The motion was passed unanimously.
Next up was a motion to approve a cleaning contract with The Cleanest Company LLC for a two-year contract starting Thursday. The agreement comes at the cost of $10,095 per month. According to a letter from Dickey, the contract covers cleaning at central dispatch, the county building, the fitness center, the Law and Courts Building, the Cass County Sheriff’s Office and Animal Control. The contract begins June 21 and will be in effect until June 17, 2022.
The motion passed unanimously, with Commissioner Ryan Laylin abstaining due to a personal connection to the company.
Also Thursday, the board voted to approve a resolution to adopt and implement a 2021 classification and compensation study. The resolution was adopted 6-1, with Commissioner Robert Benjamin voting against.
According to the resolution, the board authorized a classification and compensation study to review and update county position descriptions and classifications. In June 2019, the effort was transferred to the county as the original consultant lost key personnel and was sold. According to the resolution, undertaking the study internally saved the county more than $30,000.

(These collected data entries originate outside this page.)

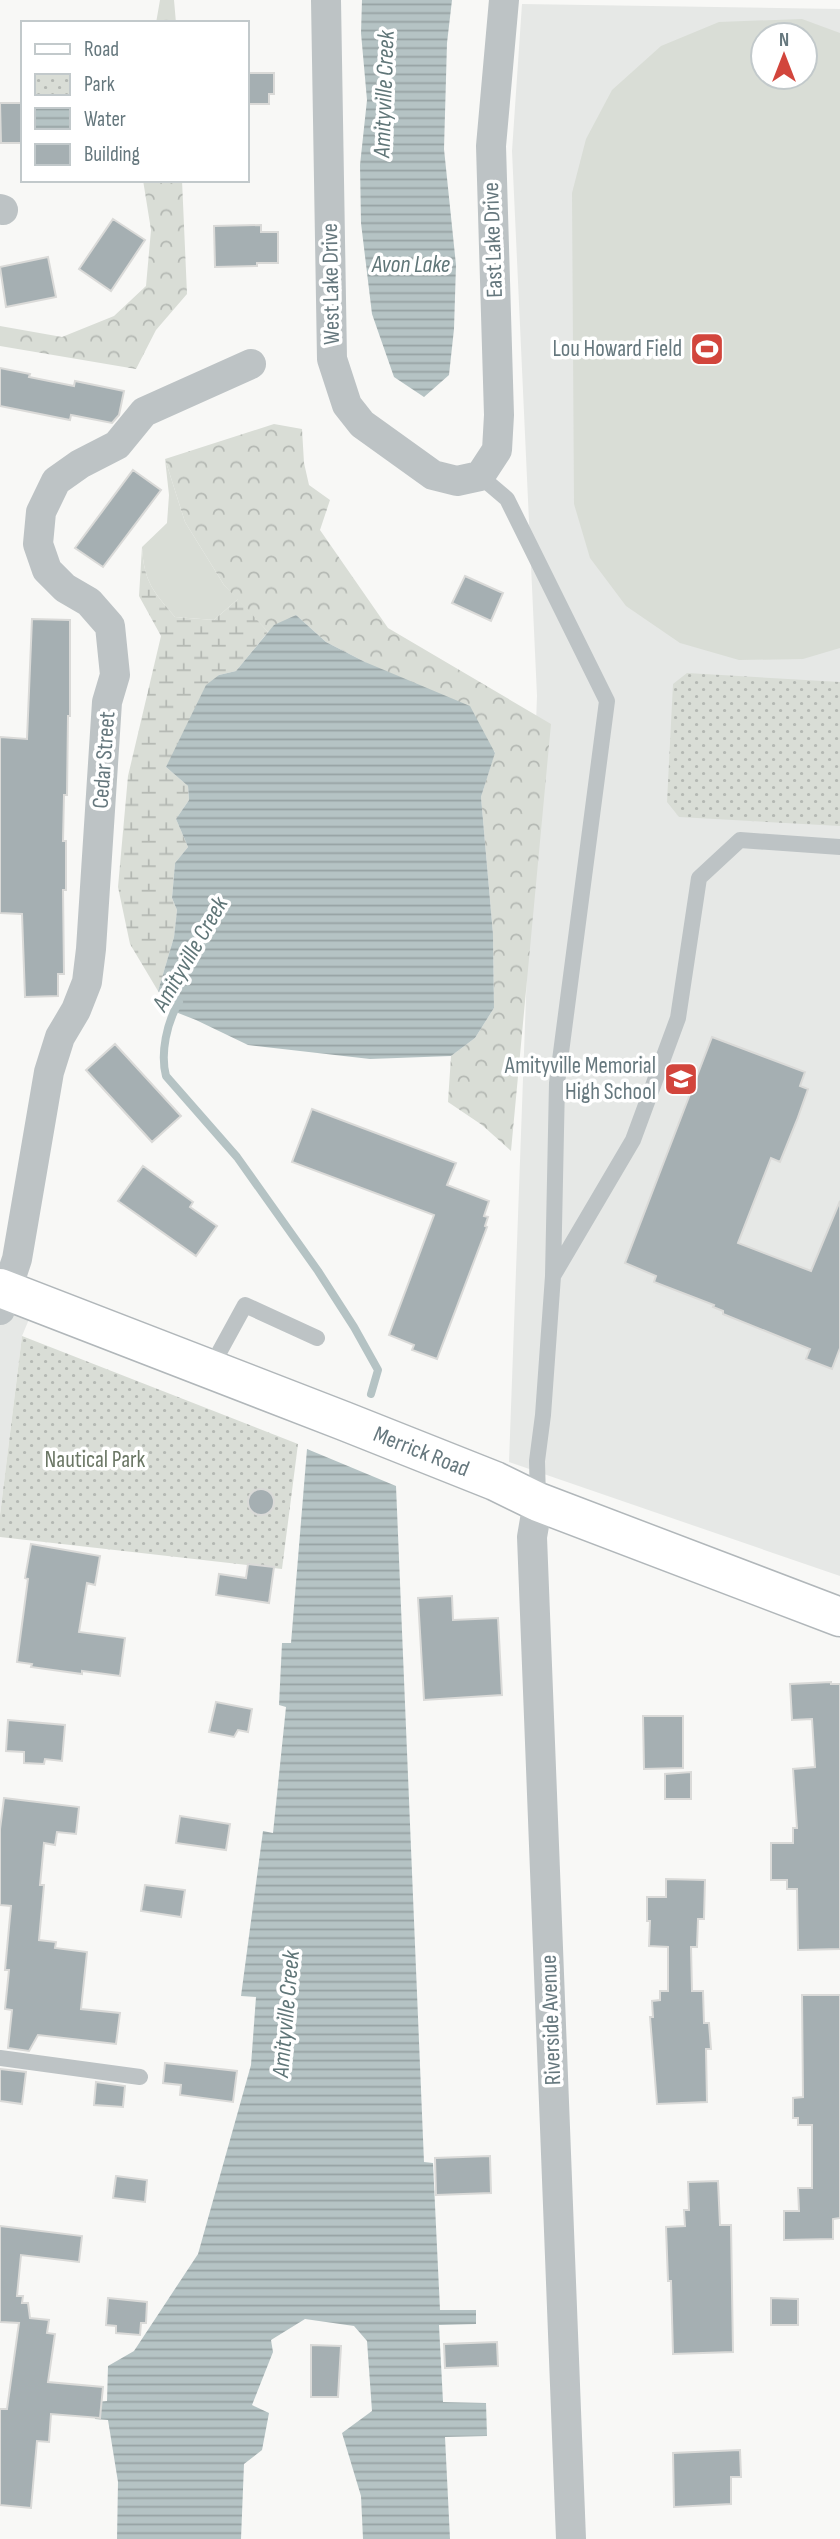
<svg xmlns="http://www.w3.org/2000/svg" width="840" height="2539" viewBox="0 0 840 2539" font-family="'Sofia Sans Condensed',sans-serif">
	<style>
		.built { fill: #e6e8e6; fill-rule: evenodd }
		.grass { fill: #d9ddd6; fill-rule: evenodd }
		.forest { fill: url(#forest-crowns) }
		.wetland { fill: url(#wetland-marsh) }
		.park { fill: url(#park-dots) }
		.water { fill: url(#water-rules) }
		.lines { fill: none; stroke-linecap: round; stroke-linejoin: round }
		.stream { stroke: #b5c3c4; stroke-width: 8 }
		.building { fill: #a5afb2; stroke: #dadad8; stroke-width: 2 }
		.primary-casing { stroke: #b1b7ba; stroke-width: 41 }
		.service { stroke: #bdc3c5; stroke-width: 16 }
		.minor { stroke: #bdc3c5; stroke-width: 30 }
		.primary { stroke: #fff; stroke-width: 38 }
		.labels { text-anchor: middle; dominant-baseline: central; stroke-width: 7; stroke-linejoin: round; paint-order: stroke }
		.street-label { font-size: 23px; fill: #66787e; stroke: #fff }
		.poi-label { font-size: 23px; fill: #66787e; stroke: #fff; text-anchor: end }
		.park-label { font-size: 23px; fill: #6b7765; stroke: #fff }
		.water-label { font-size: 24px; font-style: italic; fill: #607678; stroke: #fff }
	</style>
	<defs>
		<pattern id="forest-crowns" width="20" height="18" patternUnits="userSpaceOnUse" patternTransform="scale(1.75)"><rect width="20" height="18" fill="#d9ddd6"/><path d="M2 6a3 3 0 1 1 6 0M12 15a3 3 0 1 1 6 0" fill="none" stroke="#b4b8b3"/></pattern>
		<pattern id="wetland-marsh" width="20" height="14" patternUnits="userSpaceOnUse" patternTransform="scale(1.75)"><rect width="20" height="14" fill="#d9ddd6"/><path d="M1 5h8M5 5V1M11 12h8M15 12V8" fill="none" stroke="#b4b8b3"/></pattern>
		<pattern id="park-dots" width="8" height="8" patternUnits="userSpaceOnUse" patternTransform="scale(1.75)"><rect width="8" height="8" fill="#d9ddd6"/><path d="M2 2h.1M6 6h.1" fill="none" stroke="#b4b8b3" stroke-width="1.8" stroke-linecap="round"/></pattern>
		<pattern id="water-rules" width="6" height="5" patternUnits="userSpaceOnUse" patternTransform="scale(1.75)"><rect width="6" height="5" fill="#b5c3c4"/><path d="M0 2.5h6" fill="none" stroke="#97a3a4"/></pattern>
	</defs>
	<rect width="100%" height="100%" fill="#f8f8f6"/>
	<!-- built -->
	<path class="built" d="M522,4L840,9V1576L509,1462L537,696L512,151ZM763,35H805V77H763Z
		M0,1279L40,1293L22,1336L0,1515Z"/>
	<!-- grass -->
	<path class="grass" d="M802,19L840,33V648L803,659L739,660L680,643L626,606L590,558L574,504L572,193L586,139L612,90L661,46L719,22ZM805,35V77H763V35Z
		M165,459L185,522L224,585L238,599L214,620L175,617C153,591 144,582 142,547L167,523L169,495Z"/>
	<!-- forest -->
	<path class="forest" d="M160,0H174L176,23H156Z
		M143,180H182L187,294L156,330L136,369L0,346V326L62,337L114,316L146,286L151,230Z
		M274,424L302,429L304,463L309,485L330,500L320,530L388,628L551,724L511,1151L482,1125L448,1102L451,1056L475,1038L494,1008L493,934L481,797L495,752L365,662L326,642L296,615L268,632L224,585L185,522L165,459Z"/>
	<!-- wetland -->
	<path class="wetland" d="M142,547C144,582 153,591 175,617L214,620L238,599L268,632L236,671L219,675L166,767L188,786L189,800L176,819L188,847L175,863L172,898L177,910L174,937L158,991L130,944L118,887L128,776L161,636L139,596Z"/>
	<!-- park -->
	<path class="park" d="M687,673L840,682V826L679,817L667,802L673,684Z
		M22,1336L298,1444L282,1569L0,1537V1515Z"/>
	<!-- water -->
	<path class="water" d="M362,0H452L447,43L444,149L456,265L454,329L449,375L424,397L394,377L372,314L361,223L360,165L367,100L361,33Z
		M296,615L326,642L365,662L470,706L495,753L481,797L493,934L494,1008L475,1038L451,1056L370,1059L248,1045L196,1020L173,1011L158,991L174,937L177,910L172,898L175,863L188,847L176,819L189,800L188,786L166,767L206,685L219,675L236,671L274,625Z
		M307,1449L396,1486L424,2162L433,2163L440,2310H476V2324L439,2325L443,2402L486,2403L487,2436L445,2437L450,2539H363L361,2496L342,2433L372,2411L367,2341L354,2326L305,2319L271,2340L273,2352L252,2405L269,2413L262,2450L244,2464L241,2539H117L118,2482L108,2420L95,2419L96,2402L107,2401L108,2366L134,2351L198,2254L251,2065L256,1997L241,1996L263,1831L273,1833L286,1707L279,1705L282,1643H291Z"/>
	<g class="lines">
		<!-- stream -->
		<path class="stream" d="M179,1002C167,1022 160,1053 166,1076L237,1157L318,1271L354,1327L378,1370L371,1394"/>
	</g>
	<!-- building -->
	<path class="building" d="M247,73H274V94H269V104H247Z
		M0,103H23V143H1Z
		M113,219L145,240L111,291L79,269Z
		M261,225V232H278V263H257V266L215,267L214,226Z
		M48,257L56,297L6,307L0,267Z
		M0,368L30,374L29,377L74,386L75,381L124,391L119,415L112,423L71,415L70,420L0,406Z
		M133,470L161,490L103,567L75,548Z
		M465,576L503,593L491,621L452,603Z
		M32,619L70,620V716H68L67,795H64L63,841H66V890H63L64,974H58V996L25,997L22,914L0,913V737L27,739Z
		M712,1037L805,1072L800,1086L808,1089L797,1120L780,1162L771,1158L738,1243L811,1271L840,1201V1348L832,1369L806,1359L810,1349L723,1314V1311L713,1307L714,1305L654,1282L656,1276L625,1263Z
		M115,1044L181,1116L152,1142L86,1070Z
		M312,1109L456,1163L447,1185L489,1201L484,1216L488,1217L485,1226L487,1227L437,1359L412,1350L414,1345L389,1335L434,1215L292,1162Z
		M143,1166L193,1202L190,1207L217,1226L196,1256L118,1201Z
		M248 1502a13 13 0 1 1 26 0a13 13 0 1 1-26 0Z
		M31,1544L100,1556L95,1585L87,1583L79,1632L125,1638L120,1676L82,1671V1674L31,1667L32,1664L17,1662L28,1579L25,1578Z
		M248,1564L274,1567L269,1603L216,1595L219,1574L246,1578Z
		M452,1596L453,1620L498,1618L502,1695L424,1700L418,1598Z
		M831,1682V1684H840V1949L798,1950L797,1889H787V1880H771V1843H793V1828H797L793,1769L815,1767L812,1719L792,1720L790,1684Z
		M216,1702L252,1709L248,1732L238,1730L234,1737L209,1732Z
		M643,1716H683V1768L644,1769Z
		M8,1720L65,1725L62,1761L45,1759L44,1764L24,1763V1752L6,1751Z
		M691,1772V1799H665V1774Z
		M4,1798L79,1807L76,1834L57,1832L55,1845L44,1843L40,1885H44L39,1940L56,1942L55,1948L87,1952L81,2009L120,2013L116,2044L38,2035L29,2051L8,2048L12,2010L5,2009L9,1970H5L11,1906L0,1905V1829Z
		M180,1816L230,1824L226,1850L176,1843Z
		M666,1879L705,1880L704,1919H698L697,1947H691L692,1991H703L704,2023H709L711,2049H706L707,2102L657,2104L650,2017H653L652,2001L660,2000V1991H668V1947L649,1946L650,1921H647V1897H666Z
		M145,1885L185,1890L181,1917L141,1911Z
		M802,1995H840V2218L833,2219V2239L784,2240V2211H799L798,2188H812V2125H798V2118H793V2098L803,2097Z
		M165,2063L237,2071L233,2102L180,2095L181,2085L163,2083Z
		M0,2069L26,2072L22,2104L0,2101Z
		M96,2082L125,2086L123,2107L94,2105Z
		M490,2156L491,2193L436,2195L435,2158Z
		M116,2176L147,2180L145,2202L113,2198Z
		M718,2181L720,2225H731L733,2352L673,2354L671,2281H668L666,2227L685,2226L684,2210H689L688,2182Z
		M0,2226L82,2236L79,2262L21,2255L17,2296H23L22,2303H28L30,2318L49,2320L47,2333L55,2334L48,2382L103,2387L100,2418L51,2414L49,2442L37,2441L31,2508L0,2505V2409H7L19,2323L0,2322Z
		M108,2298L147,2302L146,2323H141L140,2335L116,2333V2326L106,2325Z
		M771,2298L798,2299V2325H771Z
		M497,2342L498,2366L445,2368L444,2344Z
		M311,2345L341,2346L338,2397H311Z
		M740,2450L741,2477H731V2504L674,2507L673,2453Z"/>
	<g class="lines">
		<!-- primary casing -->
		<g class="primary-casing">
			<g id="primary">
				<path id="s1" d="M0,1288L344,1421L495,1481L538,1502L840,1617"/>
			</g>
		</g>
		<!-- service -->
		<path class="service" d="M480,476L507,499L607,701L557,1083L553,1276L633,1140L678,1018L699,878L740,840L840,847
			M210,1369L245,1305L317,1338
			M538,1500L537,1461L543,1415L553,1276
			M0,2058L140,2077"/>
		<!-- minor -->
		<path class="minor" d="M326,0L332,359L347,405L362,424L433,475L457,481L480,476L497,450L499,415L491,146L504,0
			M0,209L3,210
			M0,1310L17,1259L49,1072L60,1037L76,1010L87,982L91,949L107,702L115,675L110,626L89,602L65,588L47,570L38,544L41,512L56,481L80,464L117,445L144,412L251,364
			M538,1502L532,1537L571,2539"/>
		<!-- primary -->
		<use href="#primary" class="primary"/>
	</g>
	<!-- icons -->
	<defs>
		<g id="stadium-square" transform="scale(1.75)"><rect x="-9" y="-9" width="18" height="18" rx="4" fill="#d2453c" stroke="#fff"/><path d="M0-5a6.5 5 0 1 0 0 10a6.5 5 0 1 0 0-10ZM-3.5-1.8h7v3.6h-7Z" fill="#fff"/></g>
		<g id="school-square" transform="scale(1.75)"><rect x="-9" y="-9" width="18" height="18" rx="4" fill="#d2453c" stroke="#fff"/><path d="M0-5L7-2L0 1L-7-2ZM-4 1L0 2.5L4 1V4Q0 6-4 4Z" fill="#fff"/></g>
	</defs>
	<g fill-rule="evenodd">
		<use href="#stadium-square" x="707" y="349"/>
		<use href="#school-square" x="681" y="1079"/>
	</g>
	<g class="labels">
		<!-- street labels -->
		<g class="street-label">
			<text transform="translate(493 240) rotate(-92)">East Lake Drive</text>
			<text transform="translate(331 284) rotate(-91)">West Lake Drive</text>
			<text transform="translate(104 760) rotate(-86)">Cedar Street</text>
			<text stroke="none"><textPath href="#s1" startOffset="452">Merrick Road</textPath></text>
			<text transform="translate(551 2020) rotate(-92)">Riverside Avenue</text>
		</g>
		<!-- poi labels -->
		<g class="poi-label">
			<text x="682" y="349">Lou Howard Field</text>
			<text x="656" y="1066">Amityville Memorial<tspan x="656" dy="26">High School</tspan></text>
		</g>
		<!-- park labels -->
		<g class="park-label">
			<text x="95" y="1460">Nautical Park</text>
		</g>
		<!-- water labels -->
		<g class="water-label">
			<text transform="translate(384 94) rotate(-88)">Amityville Creek</text>
			<text x="411" y="264">Avon Lake</text>
			<text transform="translate(190 954) rotate(-60)">Amityville Creek</text>
			<text transform="translate(286 2014) rotate(-85)">Amityville Creek</text>
		</g>
	</g>
	<!-- legend -->
	<rect x="21" y="21" width="228" height="161" fill="#ffffff" stroke="#c2c9cb" stroke-width="2"/>
	<rect x="35" y="44" width="35" height="10" fill="#ffffff" stroke="#c2c9cb" stroke-width="2"/>
	<text x="84" y="56" font-size="21" fill="#66787e">Road</text>
	<rect x="35" y="74" width="35" height="21" fill="url(#park-dots)" stroke="#c2c9cb" stroke-width="2"/>
	<text x="84" y="91" font-size="21" fill="#66787e">Park</text>
	<rect x="35" y="108" width="35" height="21" fill="url(#water-rules)" stroke="#c2c9cb" stroke-width="2"/>
	<text x="84" y="126" font-size="21" fill="#66787e">Water</text>
	<rect x="35" y="144" width="35" height="21" fill="#a5afb2" stroke="#c2c9cb" stroke-width="2"/>
	<text x="84" y="161" font-size="21" fill="#66787e">Building</text>
	<!-- north arrow -->
	<g transform="translate(784 56)"><circle r="33" fill="#ffffff" stroke="#c2c9cb" stroke-width="2"/>
	<path d="M0-5L12 26L0 18L-12 26Z" fill="#d2453c"/>
	<text y="-10" font-size="19" font-weight="bold" text-anchor="middle" fill="#66787e">N</text>
	</g>
</svg>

The study results voted on Thursday result from an agreement of a committee comprised of the county administrator, courts administrator, finance director, county treasurer, chief judge, county clerk, county prosecutor, sheriff and the board of commissioners.
“The evaluation criteria are based on a vacant position,” said County Administrator Jeff Carmen. “If someone leaves and there is a vacancy, what are the qualifications to fill that position? They are not the qualifications of someone who is already holding that position who may have worked with the county for 25 years.”
While some county employees will see changes in their employment classifications due to the study, Carmen said most changes are upward mobility. Finance Director Becky Moore clarified that no employees are taking a pay cut due to the study.
“This is not about a cost of living adjustment. It’s not about performance bonuses. It’s not about a negotiated increase,” Carmen said. ‘It’s about the horizon of all the positions. … This is a living document that requires constant vigilance.”